Settling on new shores
Given the arguably historic pressures they’re facing, many manufacturers are looking outside of South China to establish a new manufacturing base. However, this approach is fraught with difficulties. The region is so well-established and is already home to the expertise and, more importantly, the infrastructure required to carry out large-scale toy manufacturing.
“Honestly, their strength isn’t even the lowest price anymore,” says Gottlieb. “It’s the infrastructure. In that region they can make and ship massive quantities of goods because of their ports and highways.
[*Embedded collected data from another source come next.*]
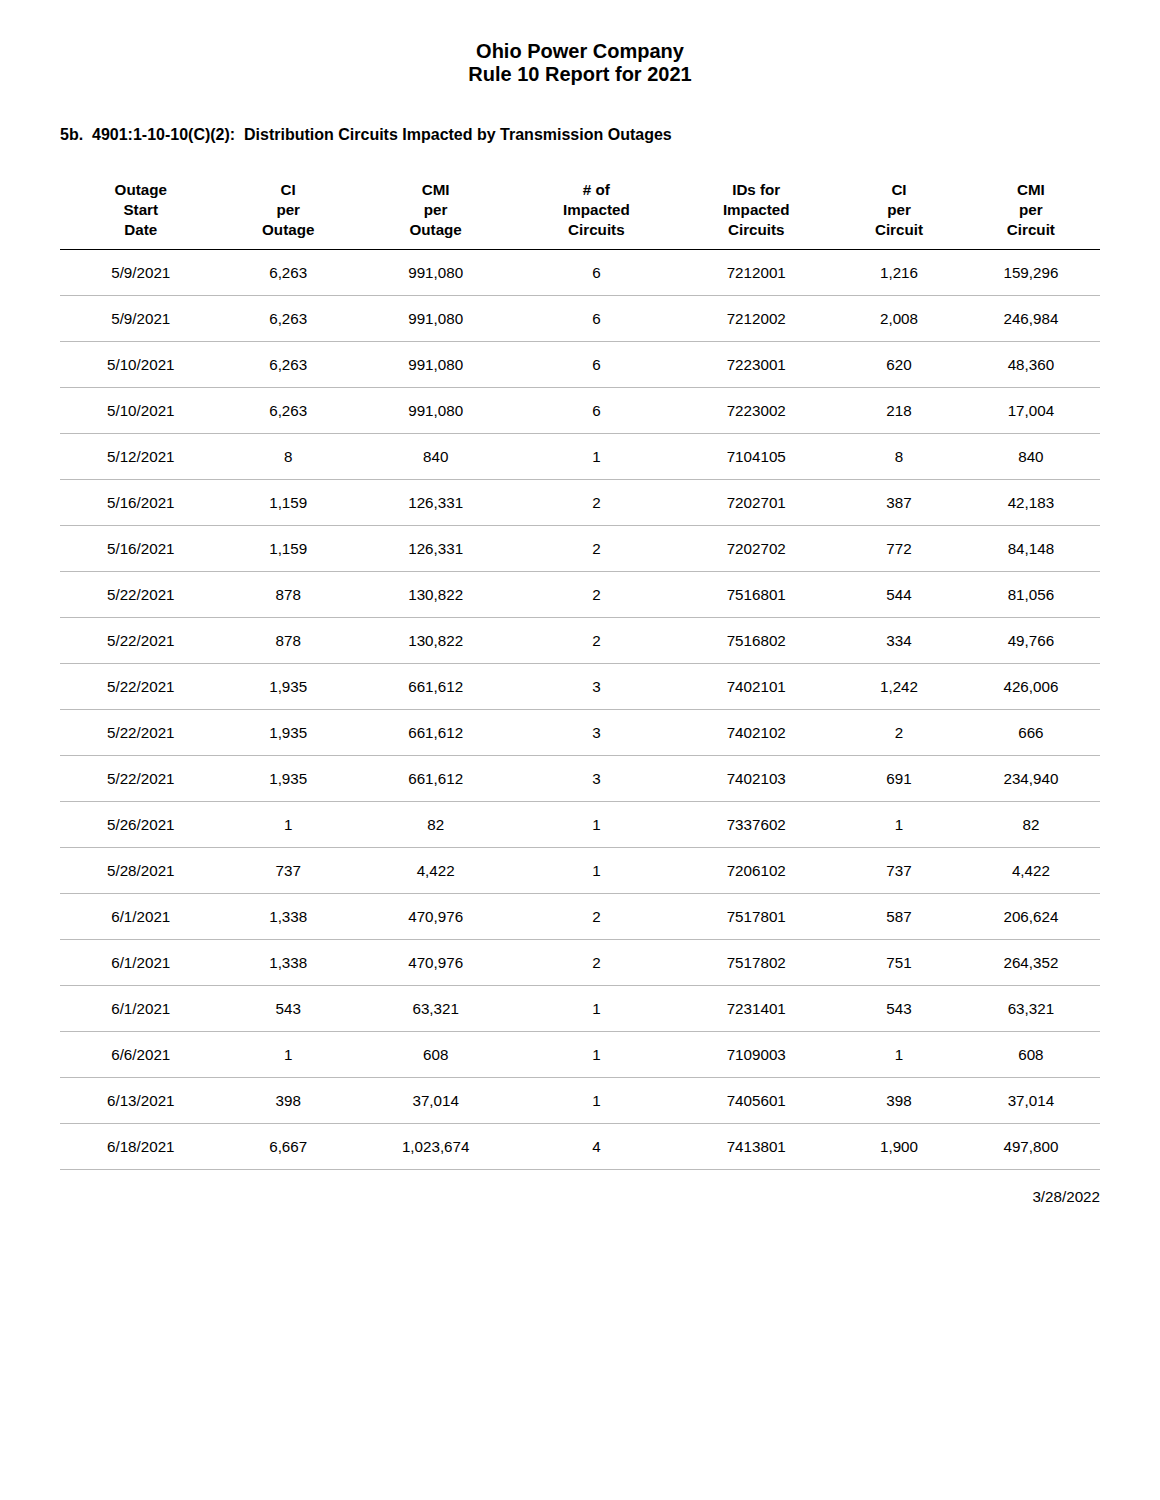Ohio Power Company
Rule 10 Report for 2021
5b. 4901:1-10-10(C)(2): Distribution Circuits Impacted by Transmission Outages
| Outage Start Date | CI per Outage | CMI per Outage | # of Impacted Circuits | IDs for Impacted Circuits | CI per Circuit | CMI per Circuit |
| --- | --- | --- | --- | --- | --- | --- |
| 5/9/2021 | 6,263 | 991,080 | 6 | 7212001 | 1,216 | 159,296 |
| 5/9/2021 | 6,263 | 991,080 | 6 | 7212002 | 2,008 | 246,984 |
| 5/10/2021 | 6,263 | 991,080 | 6 | 7223001 | 620 | 48,360 |
| 5/10/2021 | 6,263 | 991,080 | 6 | 7223002 | 218 | 17,004 |
| 5/12/2021 | 8 | 840 | 1 | 7104105 | 8 | 840 |
| 5/16/2021 | 1,159 | 126,331 | 2 | 7202701 | 387 | 42,183 |
| 5/16/2021 | 1,159 | 126,331 | 2 | 7202702 | 772 | 84,148 |
| 5/22/2021 | 878 | 130,822 | 2 | 7516801 | 544 | 81,056 |
| 5/22/2021 | 878 | 130,822 | 2 | 7516802 | 334 | 49,766 |
| 5/22/2021 | 1,935 | 661,612 | 3 | 7402101 | 1,242 | 426,006 |
| 5/22/2021 | 1,935 | 661,612 | 3 | 7402102 | 2 | 666 |
| 5/22/2021 | 1,935 | 661,612 | 3 | 7402103 | 691 | 234,940 |
| 5/26/2021 | 1 | 82 | 1 | 7337602 | 1 | 82 |
| 5/28/2021 | 737 | 4,422 | 1 | 7206102 | 737 | 4,422 |
| 6/1/2021 | 1,338 | 470,976 | 2 | 7517801 | 587 | 206,624 |
| 6/1/2021 | 1,338 | 470,976 | 2 | 7517802 | 751 | 264,352 |
| 6/1/2021 | 543 | 63,321 | 1 | 7231401 | 543 | 63,321 |
| 6/6/2021 | 1 | 608 | 1 | 7109003 | 1 | 608 |
| 6/13/2021 | 398 | 37,014 | 1 | 7405601 | 398 | 37,014 |
| 6/18/2021 | 6,667 | 1,023,674 | 4 | 7413801 | 1,900 | 497,800 |
3/28/2022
It won’t be easy for any other territory to compete against that.”
Foreman agrees that it will take a long time to establish the intricate expertise and infrastructure needed to compete with China.
“The toy industry is very specialized,” Foreman says. “Everybody is looking everywhere, but I think you have to understand the reality of the business. The type of equipment and machinery and the sophistication in the production facilities are all in China. There are no moves outside of China, in my opinion.”
That may depend, though, on the particular types of toys being made. Simpler plastic items that don’t require intricate injection moulding have already moved out of China, according to Rubin.“A lot of our production is now in Vietnam,” he says. “It was a natural progression for us. Lower-priced goods are going to evolve to different areas in China or out of the country altogether.”
Corney says that in the short-term there are not many viable alternatives to South China, but that if the current conditions continue without significant relief in terms of government incentives, manufacturers will have no choice but to look elsewhere.
“People are already looking at Eastern Europe, Turkey, and even in Middle Eastern countries like Iran,” Corney contends. “I also think there is a huge opportunity for newly liberated territories to increase their manufacturing base. They could significantly challenge China over the next 20 years.”